2.3. Isolation and cultivation of non-permanent cell lines

Recently, considerable progress has been made in the development of techniques for the isolation and cultivation of non-permanent honey bee cell lines. These cell lines have some advantages over primary cells because they can be passaged at least once and, therefore, can be cultivated for a longer time than primary cells. All life stages, from eggs to adult, and various tissues, appear to be capable of producing primary cell cultures, with isolations from bee brains (Goldberg et al., 1999), antennae (Barbara et al., 2008) embryos (Chan et al., 2010), haemolymph (VanSteenkiste 1988; Sorescu et al., 2003) fat bodies (Kaatz et al., 1985; Hunter 2010), with the most successful reports supporting use of 4-9 day old developing larvae (Sorescu et al., 2003; Rocher et al., 2004, Hunter 2010). Even so, bee cell proliferation in culture is generally slow. Addition of foetal calf serum (FCS) at a concentration of about 5–20 %, or various amounts of haemolymph or pollen do not appear to affect cell proliferation or rate of growth. Cells normally do not show any signs of differentiation over time, thus cell passages reported are few, up to 5 times over several months (3-8 months cultivation).

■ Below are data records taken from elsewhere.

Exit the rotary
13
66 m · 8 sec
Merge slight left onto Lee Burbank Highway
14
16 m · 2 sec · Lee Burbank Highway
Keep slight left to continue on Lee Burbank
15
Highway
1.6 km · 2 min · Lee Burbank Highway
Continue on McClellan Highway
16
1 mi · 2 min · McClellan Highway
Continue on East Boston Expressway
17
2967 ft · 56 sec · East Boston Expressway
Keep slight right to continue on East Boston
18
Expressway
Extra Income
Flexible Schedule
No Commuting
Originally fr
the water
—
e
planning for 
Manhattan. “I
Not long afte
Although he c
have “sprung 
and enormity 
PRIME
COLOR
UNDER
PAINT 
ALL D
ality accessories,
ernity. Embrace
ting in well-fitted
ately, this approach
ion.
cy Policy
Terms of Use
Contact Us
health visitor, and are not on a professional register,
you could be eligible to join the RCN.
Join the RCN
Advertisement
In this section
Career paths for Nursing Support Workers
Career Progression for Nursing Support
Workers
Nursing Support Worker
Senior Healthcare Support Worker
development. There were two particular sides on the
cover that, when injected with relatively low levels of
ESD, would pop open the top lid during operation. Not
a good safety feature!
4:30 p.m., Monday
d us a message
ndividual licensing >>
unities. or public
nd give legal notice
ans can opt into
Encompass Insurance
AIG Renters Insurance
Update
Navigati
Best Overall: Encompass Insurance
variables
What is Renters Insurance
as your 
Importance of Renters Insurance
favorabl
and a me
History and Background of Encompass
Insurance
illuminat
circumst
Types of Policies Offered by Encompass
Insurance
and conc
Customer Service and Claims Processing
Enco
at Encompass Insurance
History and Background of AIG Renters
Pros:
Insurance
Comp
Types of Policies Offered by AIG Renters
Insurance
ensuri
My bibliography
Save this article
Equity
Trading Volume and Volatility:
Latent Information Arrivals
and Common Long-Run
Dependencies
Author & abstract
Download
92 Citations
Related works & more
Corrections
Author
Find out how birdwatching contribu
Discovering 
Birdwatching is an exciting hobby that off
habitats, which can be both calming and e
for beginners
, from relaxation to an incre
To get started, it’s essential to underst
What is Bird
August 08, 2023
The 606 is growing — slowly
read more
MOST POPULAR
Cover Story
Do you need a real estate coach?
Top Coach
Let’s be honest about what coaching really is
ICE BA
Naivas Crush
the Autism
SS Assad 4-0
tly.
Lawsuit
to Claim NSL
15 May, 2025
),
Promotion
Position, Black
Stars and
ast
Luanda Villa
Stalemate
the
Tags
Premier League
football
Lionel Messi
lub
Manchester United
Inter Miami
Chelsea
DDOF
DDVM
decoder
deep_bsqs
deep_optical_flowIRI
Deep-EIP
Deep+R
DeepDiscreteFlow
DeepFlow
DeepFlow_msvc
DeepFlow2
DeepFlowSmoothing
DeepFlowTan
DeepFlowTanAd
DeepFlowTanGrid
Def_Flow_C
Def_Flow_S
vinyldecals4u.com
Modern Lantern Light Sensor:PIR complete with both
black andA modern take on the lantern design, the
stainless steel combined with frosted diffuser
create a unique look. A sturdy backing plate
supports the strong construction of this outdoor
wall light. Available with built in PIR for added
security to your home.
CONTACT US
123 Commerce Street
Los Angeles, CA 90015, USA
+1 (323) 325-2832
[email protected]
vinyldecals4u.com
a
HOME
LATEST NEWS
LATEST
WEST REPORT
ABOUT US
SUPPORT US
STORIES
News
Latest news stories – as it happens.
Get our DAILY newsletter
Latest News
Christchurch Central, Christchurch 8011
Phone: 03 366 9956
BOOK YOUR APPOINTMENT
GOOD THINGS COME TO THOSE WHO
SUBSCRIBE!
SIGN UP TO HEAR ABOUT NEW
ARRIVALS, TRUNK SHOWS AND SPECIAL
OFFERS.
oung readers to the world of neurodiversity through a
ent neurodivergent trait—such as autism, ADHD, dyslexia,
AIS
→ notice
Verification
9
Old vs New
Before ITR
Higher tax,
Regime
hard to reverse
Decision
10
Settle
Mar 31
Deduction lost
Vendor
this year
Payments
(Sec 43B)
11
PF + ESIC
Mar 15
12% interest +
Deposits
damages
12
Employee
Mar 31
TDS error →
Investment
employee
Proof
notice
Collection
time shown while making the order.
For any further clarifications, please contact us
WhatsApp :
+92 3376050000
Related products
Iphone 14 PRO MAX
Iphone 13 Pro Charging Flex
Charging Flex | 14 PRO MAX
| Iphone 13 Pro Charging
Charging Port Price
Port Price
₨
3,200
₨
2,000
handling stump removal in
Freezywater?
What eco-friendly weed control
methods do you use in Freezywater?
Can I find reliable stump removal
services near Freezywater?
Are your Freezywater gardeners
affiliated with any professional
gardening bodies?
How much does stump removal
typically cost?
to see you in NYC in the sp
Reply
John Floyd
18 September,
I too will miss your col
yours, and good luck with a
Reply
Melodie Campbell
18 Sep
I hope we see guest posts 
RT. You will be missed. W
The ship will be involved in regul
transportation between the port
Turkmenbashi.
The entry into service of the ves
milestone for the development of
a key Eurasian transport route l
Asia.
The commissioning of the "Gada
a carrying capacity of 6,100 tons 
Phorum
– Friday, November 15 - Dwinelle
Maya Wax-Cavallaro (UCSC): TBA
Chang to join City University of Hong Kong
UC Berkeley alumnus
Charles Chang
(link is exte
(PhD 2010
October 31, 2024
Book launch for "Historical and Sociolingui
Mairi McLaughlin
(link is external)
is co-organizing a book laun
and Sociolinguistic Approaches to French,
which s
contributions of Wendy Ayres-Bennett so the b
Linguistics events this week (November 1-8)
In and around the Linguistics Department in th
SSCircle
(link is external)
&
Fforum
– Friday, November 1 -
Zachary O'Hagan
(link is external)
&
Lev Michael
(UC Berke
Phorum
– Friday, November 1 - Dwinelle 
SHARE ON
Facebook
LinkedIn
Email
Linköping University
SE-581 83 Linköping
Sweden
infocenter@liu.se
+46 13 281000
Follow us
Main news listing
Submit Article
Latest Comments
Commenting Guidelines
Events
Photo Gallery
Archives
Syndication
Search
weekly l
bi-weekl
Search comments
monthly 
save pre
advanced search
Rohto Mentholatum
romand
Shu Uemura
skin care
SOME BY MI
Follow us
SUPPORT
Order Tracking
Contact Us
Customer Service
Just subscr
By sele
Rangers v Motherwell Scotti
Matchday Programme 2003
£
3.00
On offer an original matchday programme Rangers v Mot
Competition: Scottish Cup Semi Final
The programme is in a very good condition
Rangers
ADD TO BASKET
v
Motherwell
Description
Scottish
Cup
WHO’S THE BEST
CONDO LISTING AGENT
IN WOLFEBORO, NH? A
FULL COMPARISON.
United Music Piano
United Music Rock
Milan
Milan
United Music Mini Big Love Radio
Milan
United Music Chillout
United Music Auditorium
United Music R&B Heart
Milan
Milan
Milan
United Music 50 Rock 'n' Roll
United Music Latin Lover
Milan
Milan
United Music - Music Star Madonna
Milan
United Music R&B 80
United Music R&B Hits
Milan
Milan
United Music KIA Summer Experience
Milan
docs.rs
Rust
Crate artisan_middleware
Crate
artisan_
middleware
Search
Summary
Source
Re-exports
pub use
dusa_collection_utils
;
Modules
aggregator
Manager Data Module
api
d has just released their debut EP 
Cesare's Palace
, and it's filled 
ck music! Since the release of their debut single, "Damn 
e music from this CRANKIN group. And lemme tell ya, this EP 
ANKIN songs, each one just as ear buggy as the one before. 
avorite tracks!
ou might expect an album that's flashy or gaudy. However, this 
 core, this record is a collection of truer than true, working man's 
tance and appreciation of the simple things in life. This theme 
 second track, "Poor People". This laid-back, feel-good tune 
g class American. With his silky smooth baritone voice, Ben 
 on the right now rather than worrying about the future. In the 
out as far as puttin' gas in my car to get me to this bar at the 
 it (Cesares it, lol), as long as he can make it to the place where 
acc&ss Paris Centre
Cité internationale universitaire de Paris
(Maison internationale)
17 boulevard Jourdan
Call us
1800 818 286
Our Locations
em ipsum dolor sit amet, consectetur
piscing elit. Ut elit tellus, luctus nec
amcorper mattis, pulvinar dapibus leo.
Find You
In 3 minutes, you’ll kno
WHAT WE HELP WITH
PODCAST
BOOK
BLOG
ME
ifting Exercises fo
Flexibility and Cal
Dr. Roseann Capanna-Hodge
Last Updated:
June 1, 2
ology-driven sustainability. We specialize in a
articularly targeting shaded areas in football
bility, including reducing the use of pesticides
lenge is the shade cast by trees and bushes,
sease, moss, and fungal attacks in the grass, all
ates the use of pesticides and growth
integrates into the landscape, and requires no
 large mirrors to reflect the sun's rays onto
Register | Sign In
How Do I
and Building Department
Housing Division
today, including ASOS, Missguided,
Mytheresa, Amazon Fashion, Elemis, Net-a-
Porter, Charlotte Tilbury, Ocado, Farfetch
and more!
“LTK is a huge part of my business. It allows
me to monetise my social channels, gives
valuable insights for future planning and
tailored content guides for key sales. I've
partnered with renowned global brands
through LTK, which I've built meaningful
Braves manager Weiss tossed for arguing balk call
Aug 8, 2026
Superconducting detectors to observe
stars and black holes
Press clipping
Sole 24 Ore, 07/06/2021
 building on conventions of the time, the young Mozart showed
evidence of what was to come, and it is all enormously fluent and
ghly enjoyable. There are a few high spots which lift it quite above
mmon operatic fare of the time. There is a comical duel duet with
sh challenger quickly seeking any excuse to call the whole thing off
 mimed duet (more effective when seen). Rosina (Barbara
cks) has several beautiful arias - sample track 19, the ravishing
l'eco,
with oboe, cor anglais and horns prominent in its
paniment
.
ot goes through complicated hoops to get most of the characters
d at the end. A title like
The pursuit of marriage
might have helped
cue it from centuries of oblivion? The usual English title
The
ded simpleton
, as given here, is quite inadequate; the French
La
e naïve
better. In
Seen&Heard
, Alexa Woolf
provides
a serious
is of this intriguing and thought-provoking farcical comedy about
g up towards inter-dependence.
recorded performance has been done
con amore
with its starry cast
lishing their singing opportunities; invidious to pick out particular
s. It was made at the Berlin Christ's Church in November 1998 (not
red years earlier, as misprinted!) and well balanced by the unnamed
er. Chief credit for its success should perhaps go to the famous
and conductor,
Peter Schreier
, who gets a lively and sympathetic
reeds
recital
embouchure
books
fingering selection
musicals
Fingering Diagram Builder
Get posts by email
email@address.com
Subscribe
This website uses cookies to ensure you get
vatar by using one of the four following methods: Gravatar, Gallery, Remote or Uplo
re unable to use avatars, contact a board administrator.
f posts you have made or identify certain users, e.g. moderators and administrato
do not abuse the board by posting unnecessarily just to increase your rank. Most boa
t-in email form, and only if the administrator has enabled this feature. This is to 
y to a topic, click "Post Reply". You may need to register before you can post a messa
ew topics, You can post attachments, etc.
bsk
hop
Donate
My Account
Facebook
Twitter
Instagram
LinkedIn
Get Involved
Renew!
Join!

Larvae with developing head capsule, white eyes, along with the light brown eye, early stage pupae appeared to produce more active cell cultures with diverse cell types, especially when a special culture medium AmWH5 (Table 1) developed for the establishment of non-permanent cell-lines from honey bee tissues was used (Hunter, 2010). An example of such a non-permanent honey bee cell line established from white-eyed pupae is shown in Fig. 1.

Fig. 1. Primary culture of honey bee, A. mellifera, pupae, white head, 17d post explanted. AmWH5 medium (Hunter, WB, USDA,ARS 2011.).